Glikas já esteve preso nos EUA, acusado de lavagem de dinheiro. Ele entregou à PF fotografias tiradas em reunião no Palácio Presidente Vargas, sede do governo estadual, nas quais aparece ao lado de Cassol. Também disse que tinha permissão do governador para contrabandear diamantes.

A prisão de José Roberto Gonsalez - identificado pela PF como contrabandista de diamantes -, em setembro de 2004, também é outro fato que aponta para o governador. Gonsalez estava no interior da Reserva Roosevelt com um crachá da Companhia de Mineração de Rondônia (CMR), estatal onde o presidente é nomeado por Ivo Cassol. Gonsalez apresentou uma declaração onde a CMR lhe autorizava a representar Rondônia em assuntos comerciais no Brasil e no exterior.

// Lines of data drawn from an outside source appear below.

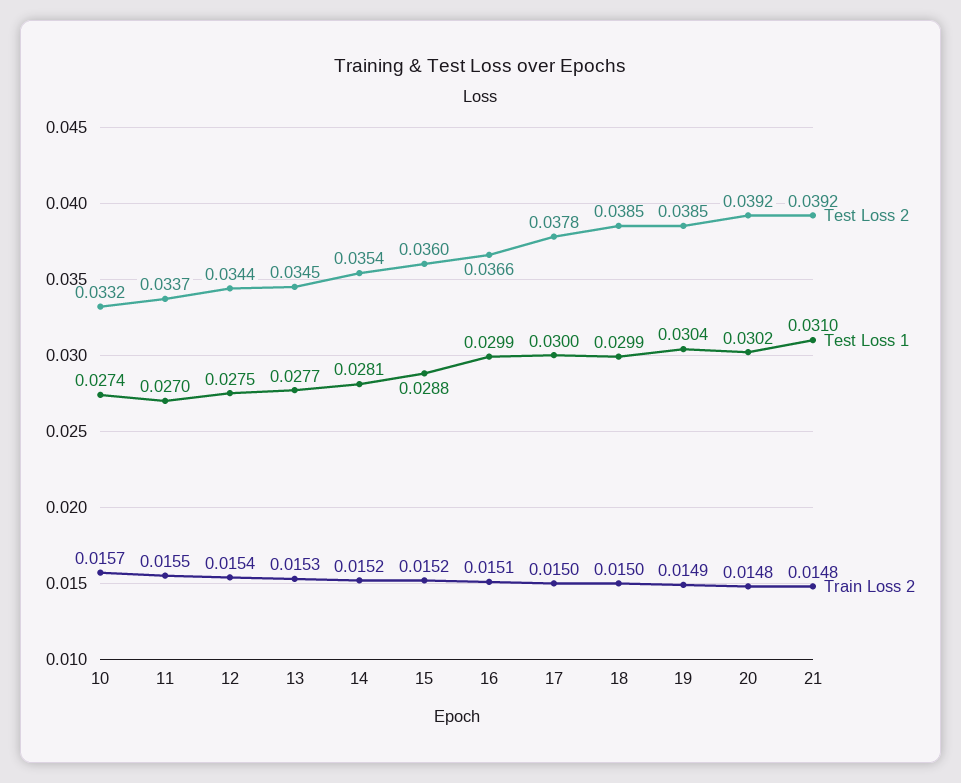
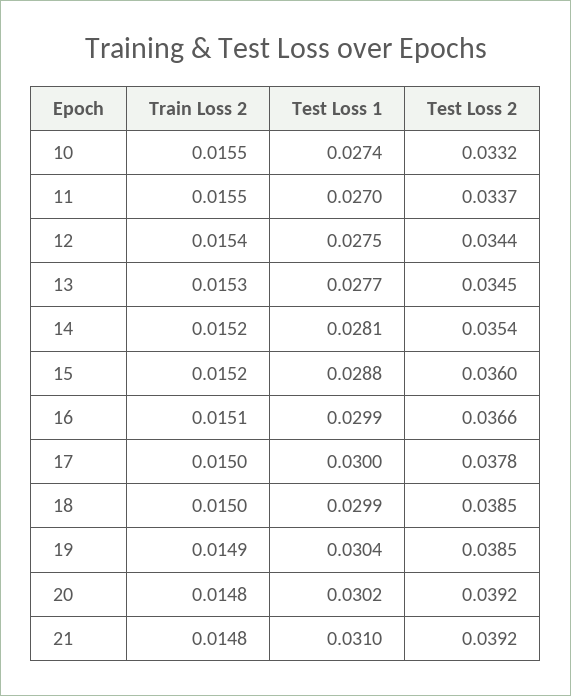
Train Loss 2, 10: 0.0157 -> 0.0155

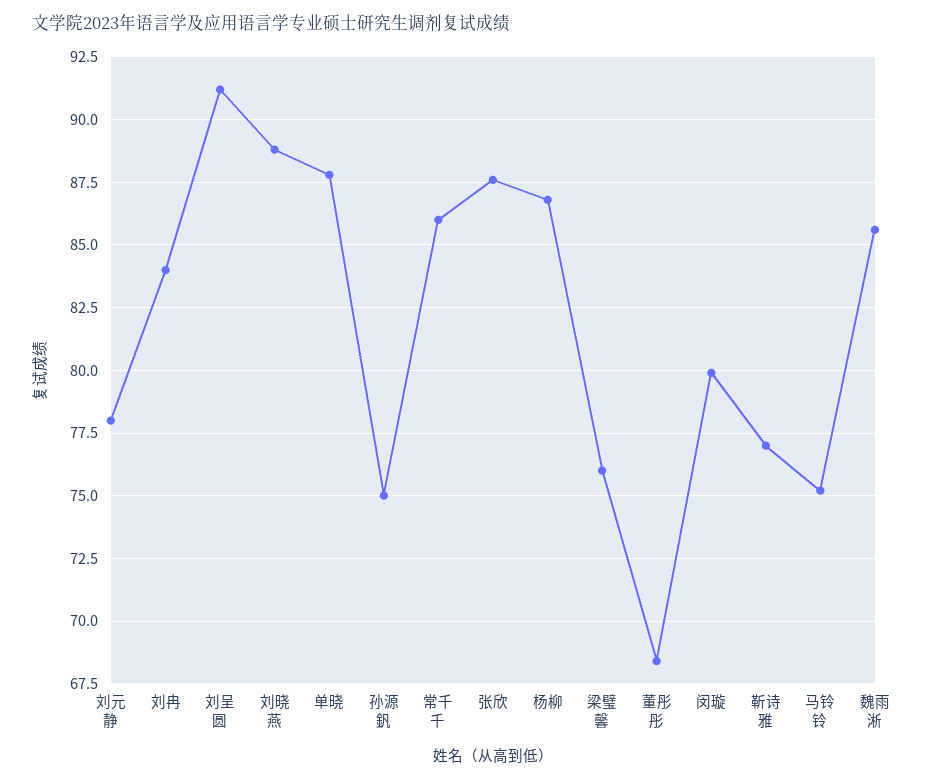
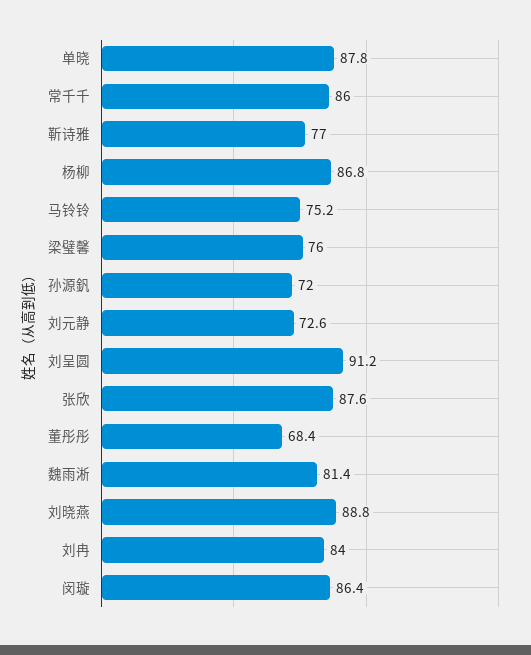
刘元静: 78 -> 72.6
孙源釩: 75 -> 72
闵璇: 80 -> 86.4
魏雨淅: 85.5 -> 81.4

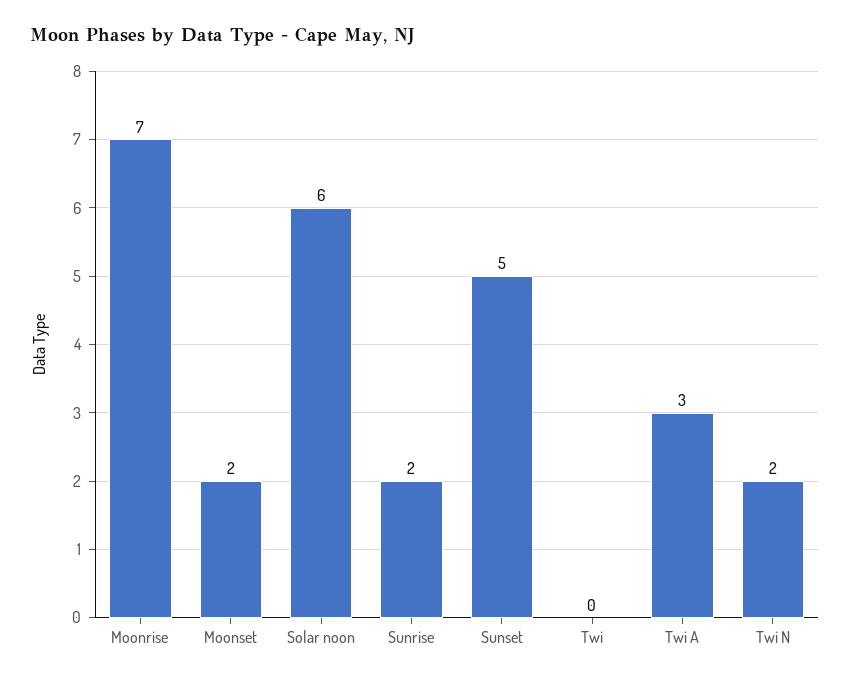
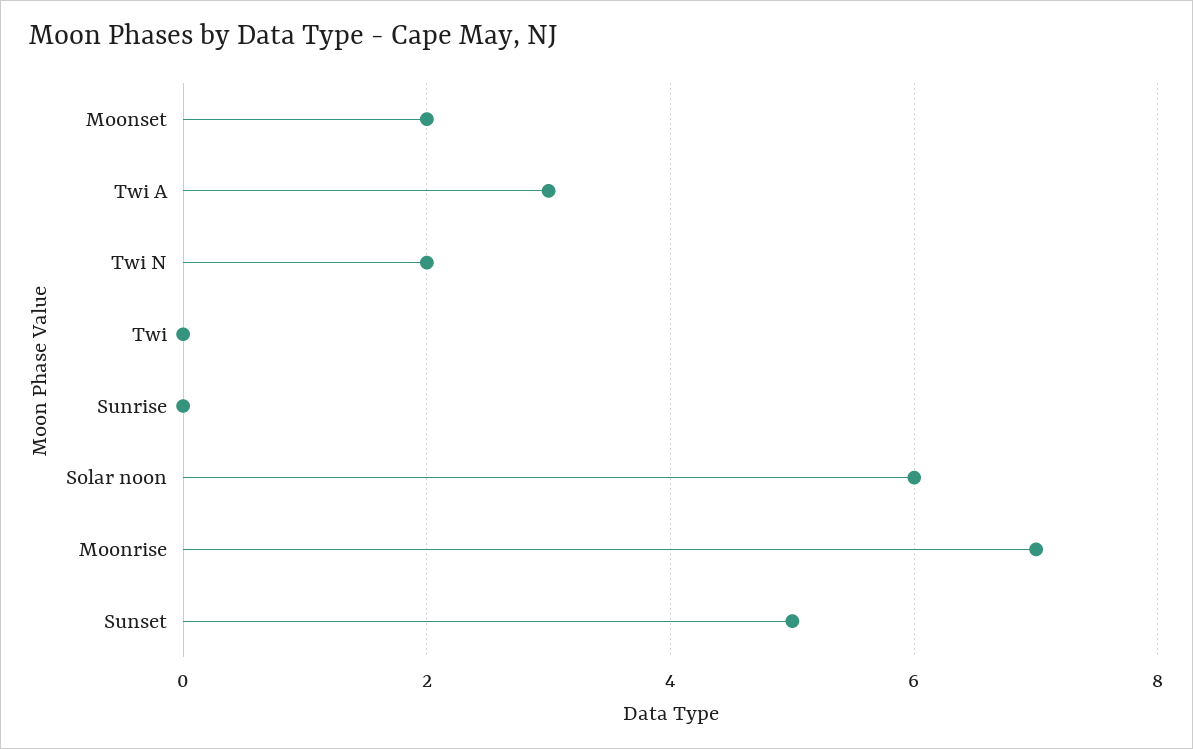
Sunrise: 2 -> 0

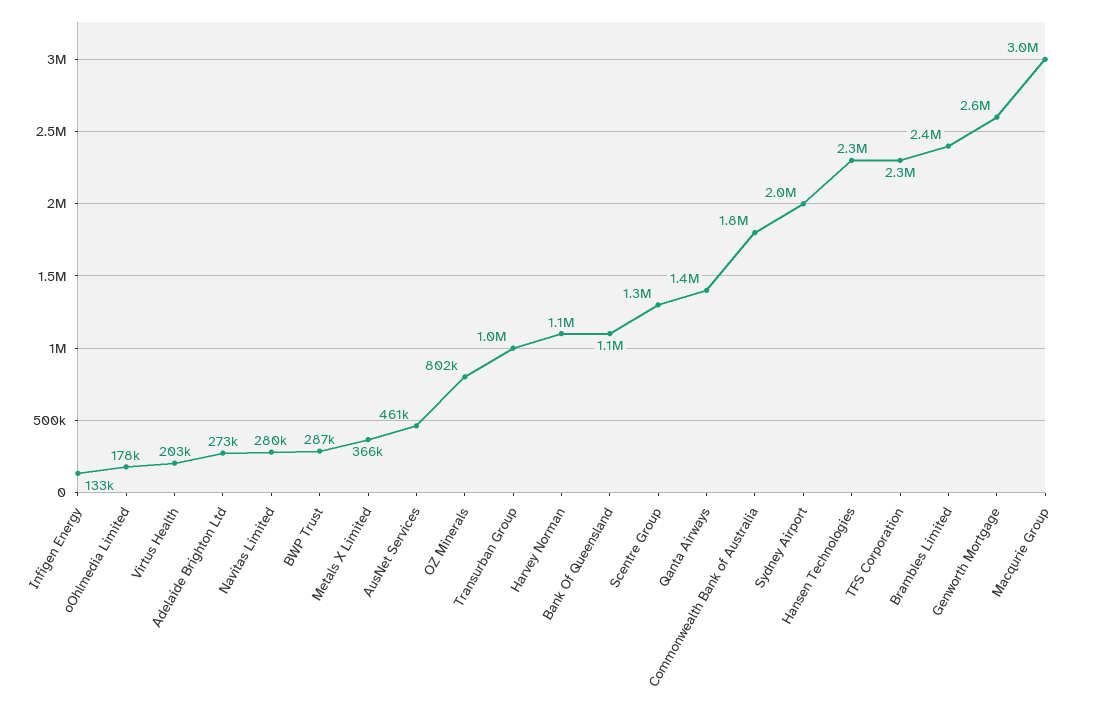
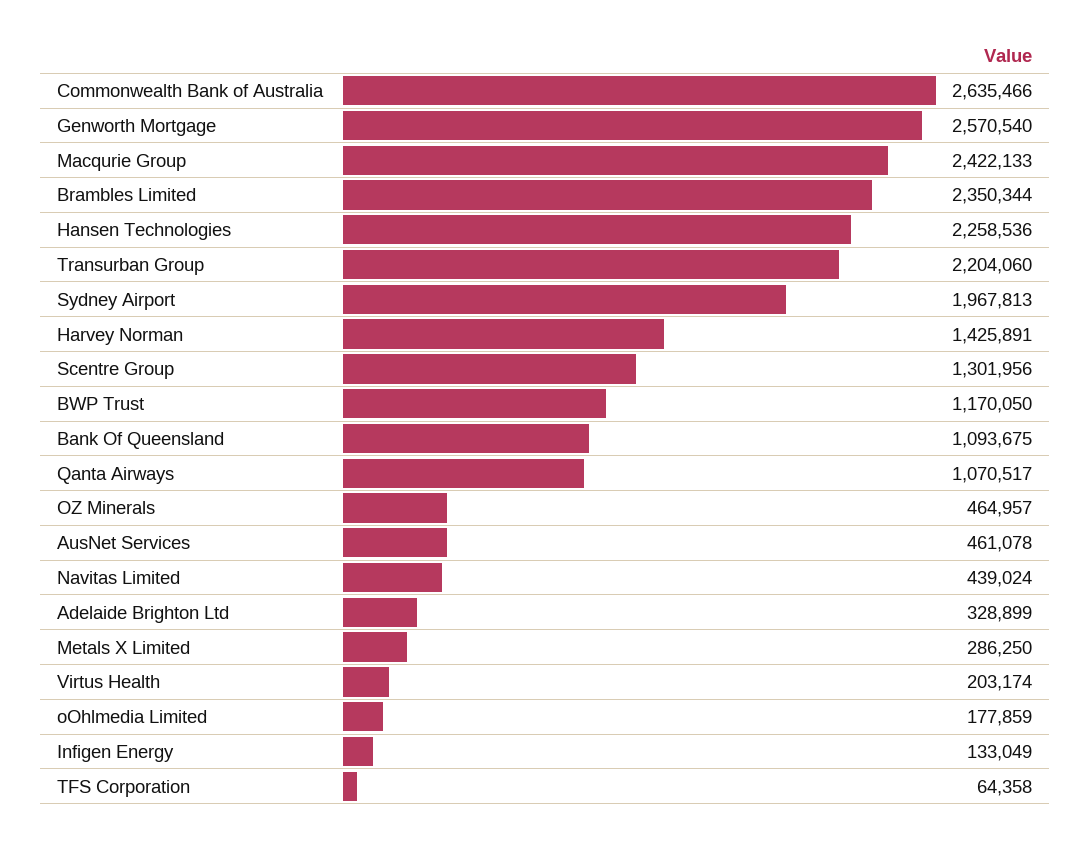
Adelaide Brighton Ltd: 273000 -> 328899
Navitas Limited: 280000 -> 439024
BWP Trust: 287000 -> 1170050
Metals X Limited: 366000 -> 286250
OZ Minerals: 802000 -> 464957
Transurban Group: 1000000 -> 2204060
Harvey Norman: 1100000 -> 1425891
Qanta Airways: 1400000 -> 1070517
Commonwealth Bank of Australia: 1800000 -> 2635466
TFS Corporation: 2300000 -> 64358
Macqurie Group: 3000000 -> 2422133

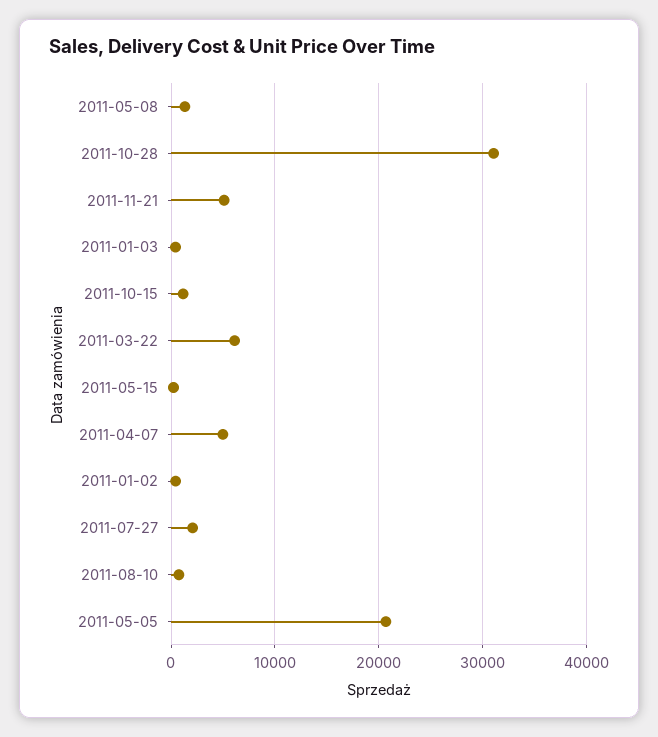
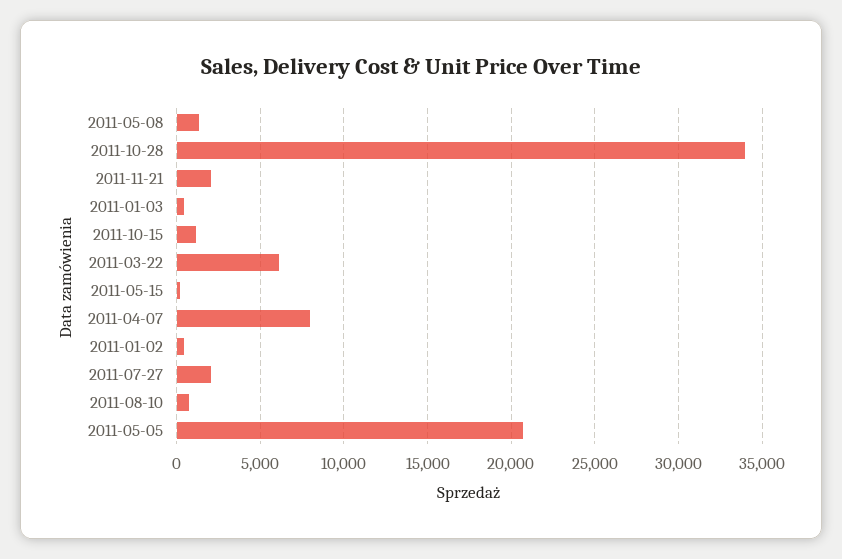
2011-10-28: 31000 -> 34000
2011-11-21: 5000 -> 2000
2011-04-07: 5000 -> 8000

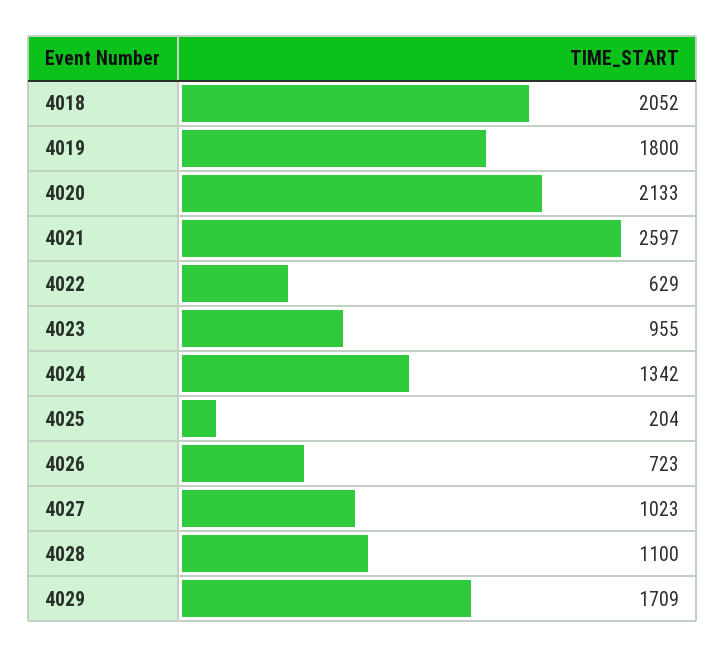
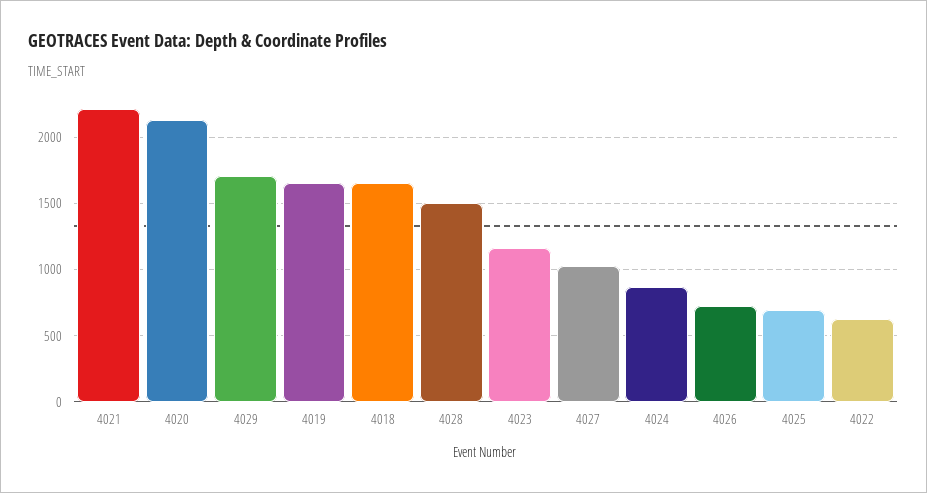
4018: 2052 -> 1650
4019: 1800 -> 1650
4021: 2597 -> 2200
4023: 955 -> 1150
4024: 1342 -> 850
4025: 204 -> 700
4028: 1100 -> 1500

Durante a investigação do massacre dos garimpeiros, depoimentos de caciques cintas-largas à PF também pesam contra o governador. Eles disseram que Cassol foi até a reserva sem autorização da Funai e se comprometeu a construir escolas e passar máquinas nas estradas de acesso às aldeias em troca de autorização para garimpar diamantes.

João Bravo Cinta-Larga disse que recusou a proposta depois de conversar com outros caciques. Com a resposta, os índios disseram que o governador se irritou e ordenou a retirada dos policiais militares e depois incentivou garimpeiros a invadir a reserva. O massacre aconteceu após a invasão.

À imprensa, Cassol sempre negou que tivesse pedido qualquer vantagem aos cintas-largas e que sua intenção sempre foi organizar o garimpo. Ele também negou ligação com Glikas e disse que a CMR não tinha a informação de que Gonsalez contrabandeava diamantes. Cassol alega que havia alertado o governo federal para a possibilidade de um massacre na reserva e se diz autor da denúncia sobre a garimpagem ilegal.